Prati | Eugenio Rubei
Rubei: “L’Alexanderplatz a Bruxelles, vi racconto l’emozione dell’apertura”
di Daniele Petroselli
“Un’emozione forte”. È un Eugenio Rubei davvero commosso quello che descrive l’apertura dell’Alexanderplatz a Bruxelles, avvenuta nel weekend del 25 e 26 settembre. Il proprietario del celebre locale di via Ostia, aperto dal papà Giampiero nel 1982 ha coronato il suo sogno: esportare il modello dell’Alexanderplatz in Europa. Ma non il marchio: la sua filosofia. Che è qualcosa di più importante. “Non credevo che tutto quanto di buono fatto in questi anni a Roma con l’Alexanderplatz potesse portare a un successo simile – racconta. – Sapevo che avevamo fatto tanto, ma poi toccarlo con mano è differente”.

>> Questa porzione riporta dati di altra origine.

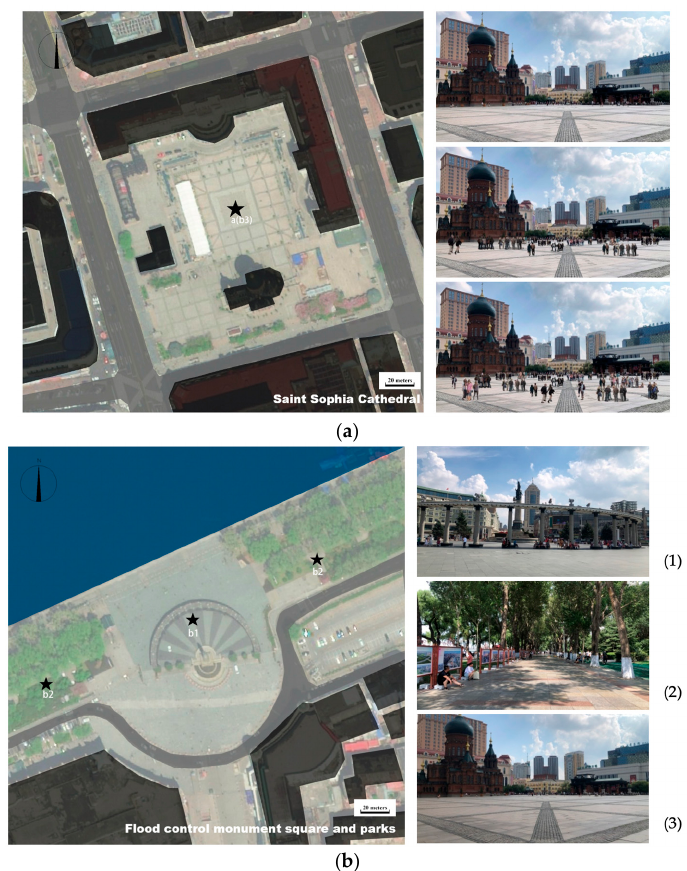
Figure 2. Landscape recorded: ( a ) crowd density; and ( b ) three environment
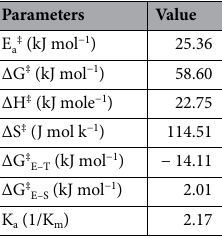
Table 6. Thermodynamic parameters for the activation energy of CelC307. The parameters were measured after 6 h incubation at various temperatures, and the values were obtained at 40 °C.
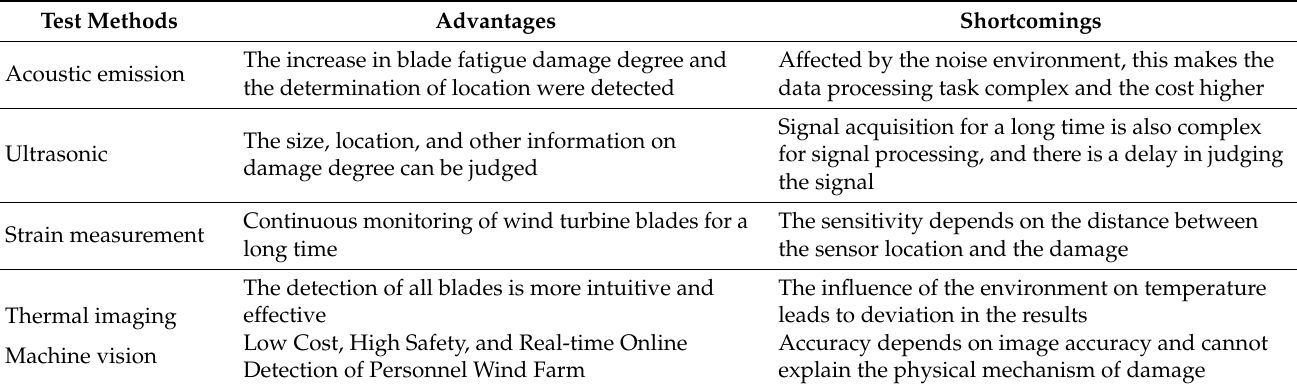
Table 1. List of the advantages and disadvantages of different detection methods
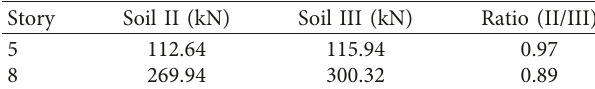
Table 8: Average of shear story under near-field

Due serate d’apertura al “Se m’ami” a rue de Namur, nel centro di Bruxelles, entrambe sold out: “Il Covid-19 qui ha colpito duro, come da noi in Italia. L’attenzione è massima, ma con tutte le precauzioni, si è tornati a vivere la cultura, anche del jazz. E non mi aspettavo il pienone, con 300 persone per le due serate inaugurali. Sono venuti almeno trenta musicisti, come Magic Malik, Nicola Andrioli, Lorenzo Feliciati. È stato davvero qualcosa d’incredibile. Un qualcosa che mi da tanta forza per il futuro”.
E confessa: “Ho capito dell’importanza dell’Alexanderplatz quando la radio nazionale belga mi ha intervistato – dice Rubei, protagonista del volume di Typimedia “Prati in 100 personaggi (+1)” -. Sapevano tutto, nei minimi particolari, la storia del locale, di mio padre, di quanto è stato importante per lanciare il jazz italiano in ambito europeo e mondiale. Ho trovato un livello di musicisti davvero alto. L’attenzione per il jazz in Belgio è eccezionale. Solo a Bruxelles ci sono tre conservatori, inoltre tanti artisti italiani si sono stabiliti lì”.
Un esordio col botto in terra belga, che per ora sarà in maniera soft: “Faremo due appuntamenti al mese, aspettando di andare a pieno regime a gennaio”. E un pensiero va a papà Giampiero: “Ha fatto crescere il jazz italiano, ha creato per primo nel 2003 un marchio per esportarlo nel mondo, dalla Cina all’Azerbaigian, fino a New York. La mia operazione è più a misura d’uomo. Io sono cresciuto nel locale, ho la cultura dell’associazionismo e la mia operazione è stata quella di portare l’idea di Alexanderplatz fuori dai confini italiani. Non voglio, come fanno certi imprenditori, di esportare un marchio. Noi portiamo lo spirito dell’Alexanderplatz. Non abbiamo portato i nostri musicisti lì, ma vogliamo lavorare con chi c’è sul territorio e creare connessioni tra il jazz italiano ed europeo. Siamo per la libertà, non per le bandierine. E il mantenere il nome originale del locale fa intendere proprio questo”.
Ma Eugenio Rubei guarda subito al futuro, perché l’Alexanderplatz non si vuole fermare qui: “Vogliamo fare uno step superiore. Ho creato dei contatti importanti e il mio obiettivo finale è un locale di cinque piani sempre a Bruxelles, il Sounds, un altro jazz club con una grande storia europea. Adesso è chiuso ma voglio rilanciarlo. Vogliamo chiudere la trattativa entro novembre e se tutto andrà bene, sarà un altro momento importante”.